[start]

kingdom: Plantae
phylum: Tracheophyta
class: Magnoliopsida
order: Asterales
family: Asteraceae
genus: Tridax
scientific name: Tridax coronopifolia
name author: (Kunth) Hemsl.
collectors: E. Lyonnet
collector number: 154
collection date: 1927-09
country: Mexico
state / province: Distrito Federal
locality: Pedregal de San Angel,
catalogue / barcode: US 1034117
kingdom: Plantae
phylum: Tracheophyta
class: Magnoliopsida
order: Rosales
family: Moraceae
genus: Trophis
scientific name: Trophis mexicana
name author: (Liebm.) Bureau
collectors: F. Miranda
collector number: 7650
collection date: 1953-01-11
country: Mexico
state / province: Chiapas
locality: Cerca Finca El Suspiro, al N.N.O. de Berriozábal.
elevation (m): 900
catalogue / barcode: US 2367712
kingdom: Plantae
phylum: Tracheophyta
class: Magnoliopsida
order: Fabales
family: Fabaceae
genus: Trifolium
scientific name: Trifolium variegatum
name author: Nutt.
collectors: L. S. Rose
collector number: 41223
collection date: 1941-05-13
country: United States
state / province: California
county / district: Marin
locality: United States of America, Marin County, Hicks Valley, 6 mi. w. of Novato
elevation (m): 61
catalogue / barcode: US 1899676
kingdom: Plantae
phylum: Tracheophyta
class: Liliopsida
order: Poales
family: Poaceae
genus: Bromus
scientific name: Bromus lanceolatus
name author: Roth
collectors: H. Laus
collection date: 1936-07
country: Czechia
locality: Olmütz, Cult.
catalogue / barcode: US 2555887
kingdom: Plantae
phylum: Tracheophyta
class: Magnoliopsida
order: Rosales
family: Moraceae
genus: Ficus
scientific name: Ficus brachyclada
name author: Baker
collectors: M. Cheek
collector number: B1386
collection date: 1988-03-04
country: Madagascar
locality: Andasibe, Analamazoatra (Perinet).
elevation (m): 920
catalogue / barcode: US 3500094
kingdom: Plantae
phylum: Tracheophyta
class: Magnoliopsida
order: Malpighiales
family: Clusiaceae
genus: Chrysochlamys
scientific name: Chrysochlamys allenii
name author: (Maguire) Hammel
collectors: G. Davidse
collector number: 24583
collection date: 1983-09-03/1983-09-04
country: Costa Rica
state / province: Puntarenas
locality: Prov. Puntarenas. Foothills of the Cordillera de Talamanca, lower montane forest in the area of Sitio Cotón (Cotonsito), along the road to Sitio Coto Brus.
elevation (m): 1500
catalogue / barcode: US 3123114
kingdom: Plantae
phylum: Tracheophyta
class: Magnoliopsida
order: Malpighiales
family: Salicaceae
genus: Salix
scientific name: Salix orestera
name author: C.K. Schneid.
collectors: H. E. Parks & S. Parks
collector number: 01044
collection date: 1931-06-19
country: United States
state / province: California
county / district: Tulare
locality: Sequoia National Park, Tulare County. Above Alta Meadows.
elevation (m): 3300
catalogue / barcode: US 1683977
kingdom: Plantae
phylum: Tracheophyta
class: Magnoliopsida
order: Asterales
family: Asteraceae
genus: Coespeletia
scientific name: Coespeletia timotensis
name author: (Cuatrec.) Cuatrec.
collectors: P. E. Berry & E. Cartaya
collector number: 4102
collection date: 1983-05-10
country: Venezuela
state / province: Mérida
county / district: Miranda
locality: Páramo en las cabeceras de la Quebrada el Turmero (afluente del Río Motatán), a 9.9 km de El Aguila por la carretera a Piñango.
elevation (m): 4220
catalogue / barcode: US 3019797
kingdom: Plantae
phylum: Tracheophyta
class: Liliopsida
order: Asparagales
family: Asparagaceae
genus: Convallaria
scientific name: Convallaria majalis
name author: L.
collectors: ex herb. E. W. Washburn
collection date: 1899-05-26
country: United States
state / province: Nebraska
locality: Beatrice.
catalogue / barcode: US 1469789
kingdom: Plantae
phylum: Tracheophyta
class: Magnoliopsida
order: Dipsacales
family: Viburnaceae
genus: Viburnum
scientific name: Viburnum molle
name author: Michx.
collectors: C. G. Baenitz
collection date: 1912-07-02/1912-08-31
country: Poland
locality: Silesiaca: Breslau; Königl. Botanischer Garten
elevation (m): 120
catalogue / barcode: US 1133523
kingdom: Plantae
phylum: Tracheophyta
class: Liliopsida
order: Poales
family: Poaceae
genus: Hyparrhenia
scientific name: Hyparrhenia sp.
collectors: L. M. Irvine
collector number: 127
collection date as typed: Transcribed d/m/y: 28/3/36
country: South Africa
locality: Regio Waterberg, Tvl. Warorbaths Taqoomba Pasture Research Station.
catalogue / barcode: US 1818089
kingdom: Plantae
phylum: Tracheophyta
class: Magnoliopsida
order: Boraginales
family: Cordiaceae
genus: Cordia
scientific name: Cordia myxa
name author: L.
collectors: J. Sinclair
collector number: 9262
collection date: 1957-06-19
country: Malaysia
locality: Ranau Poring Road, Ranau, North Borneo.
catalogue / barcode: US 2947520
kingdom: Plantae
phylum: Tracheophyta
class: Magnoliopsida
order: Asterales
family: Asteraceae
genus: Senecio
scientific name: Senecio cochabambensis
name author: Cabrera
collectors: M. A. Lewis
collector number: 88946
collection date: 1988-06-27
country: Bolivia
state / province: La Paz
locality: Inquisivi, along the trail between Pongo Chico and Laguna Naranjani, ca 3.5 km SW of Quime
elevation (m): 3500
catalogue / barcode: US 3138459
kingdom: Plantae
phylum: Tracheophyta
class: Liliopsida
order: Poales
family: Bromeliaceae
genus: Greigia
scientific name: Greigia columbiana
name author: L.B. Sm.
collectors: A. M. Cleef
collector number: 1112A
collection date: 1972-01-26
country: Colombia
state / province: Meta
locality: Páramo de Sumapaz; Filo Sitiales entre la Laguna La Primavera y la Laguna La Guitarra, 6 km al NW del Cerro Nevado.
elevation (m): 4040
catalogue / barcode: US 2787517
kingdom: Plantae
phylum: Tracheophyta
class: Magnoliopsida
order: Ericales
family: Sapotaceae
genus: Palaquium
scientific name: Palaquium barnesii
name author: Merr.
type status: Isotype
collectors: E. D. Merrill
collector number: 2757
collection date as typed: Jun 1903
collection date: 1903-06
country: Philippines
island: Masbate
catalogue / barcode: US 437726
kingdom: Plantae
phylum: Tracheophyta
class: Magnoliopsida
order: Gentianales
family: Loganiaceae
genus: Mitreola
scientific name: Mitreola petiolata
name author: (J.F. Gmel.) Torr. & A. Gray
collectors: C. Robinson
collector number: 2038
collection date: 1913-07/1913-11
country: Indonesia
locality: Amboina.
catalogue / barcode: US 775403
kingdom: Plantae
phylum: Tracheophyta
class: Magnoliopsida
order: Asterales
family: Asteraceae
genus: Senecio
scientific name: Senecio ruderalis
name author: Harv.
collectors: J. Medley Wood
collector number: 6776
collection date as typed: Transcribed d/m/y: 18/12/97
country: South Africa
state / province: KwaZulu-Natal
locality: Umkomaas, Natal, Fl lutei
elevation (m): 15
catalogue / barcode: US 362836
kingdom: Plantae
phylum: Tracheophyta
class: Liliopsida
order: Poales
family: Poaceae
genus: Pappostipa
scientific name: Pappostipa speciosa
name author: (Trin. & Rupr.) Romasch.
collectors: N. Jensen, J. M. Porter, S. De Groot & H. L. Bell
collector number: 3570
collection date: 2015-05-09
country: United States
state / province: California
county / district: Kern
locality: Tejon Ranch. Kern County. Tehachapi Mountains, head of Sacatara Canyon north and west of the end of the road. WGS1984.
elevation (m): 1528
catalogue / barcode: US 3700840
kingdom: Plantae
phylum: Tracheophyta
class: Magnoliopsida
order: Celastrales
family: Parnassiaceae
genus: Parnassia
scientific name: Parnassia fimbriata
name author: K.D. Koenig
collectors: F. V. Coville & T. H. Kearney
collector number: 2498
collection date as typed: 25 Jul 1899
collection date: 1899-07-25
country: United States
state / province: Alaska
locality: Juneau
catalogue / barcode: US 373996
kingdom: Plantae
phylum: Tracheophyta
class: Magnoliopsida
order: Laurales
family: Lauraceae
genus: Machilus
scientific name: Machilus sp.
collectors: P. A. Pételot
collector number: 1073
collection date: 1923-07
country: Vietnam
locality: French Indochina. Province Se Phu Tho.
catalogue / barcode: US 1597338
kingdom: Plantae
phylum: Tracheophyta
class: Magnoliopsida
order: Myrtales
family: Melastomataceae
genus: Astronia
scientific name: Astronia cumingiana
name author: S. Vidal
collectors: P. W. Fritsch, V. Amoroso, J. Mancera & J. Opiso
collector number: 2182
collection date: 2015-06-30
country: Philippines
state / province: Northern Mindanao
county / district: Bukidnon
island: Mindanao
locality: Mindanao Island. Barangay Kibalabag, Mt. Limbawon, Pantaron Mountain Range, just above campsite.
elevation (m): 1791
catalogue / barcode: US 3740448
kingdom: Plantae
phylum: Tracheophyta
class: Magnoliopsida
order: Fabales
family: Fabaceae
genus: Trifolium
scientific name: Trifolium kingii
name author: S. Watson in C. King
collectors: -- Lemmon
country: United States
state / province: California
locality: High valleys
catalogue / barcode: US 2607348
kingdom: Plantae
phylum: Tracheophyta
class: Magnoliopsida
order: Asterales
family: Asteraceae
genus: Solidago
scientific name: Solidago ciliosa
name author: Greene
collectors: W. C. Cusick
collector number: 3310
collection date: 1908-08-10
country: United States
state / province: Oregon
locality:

[end]

**What you have to do:**
Pull out the lines above word for word, starting with the very first line and going on through the line that contains "scientific name: Trophis mexicana", including that line.

**The result:**
kingdom: Plantae
phylum: Tracheophyta
class: Magnoliopsida
order: Asterales
family: Asteraceae
genus: Tridax
scientific name: Tridax coronopifolia
name author: (Kunth) Hemsl.
collectors: E. Lyonnet
collector number: 154
collection date: 1927-09
country: Mexico
state / province: Distrito Federal
locality: Pedregal de San Angel,
catalogue / barcode: US 1034117
kingdom: Plantae
phylum: Tracheophyta
class: Magnoliopsida
order: Rosales
family: Moraceae
genus: Trophis
scientific name: Trophis mexicana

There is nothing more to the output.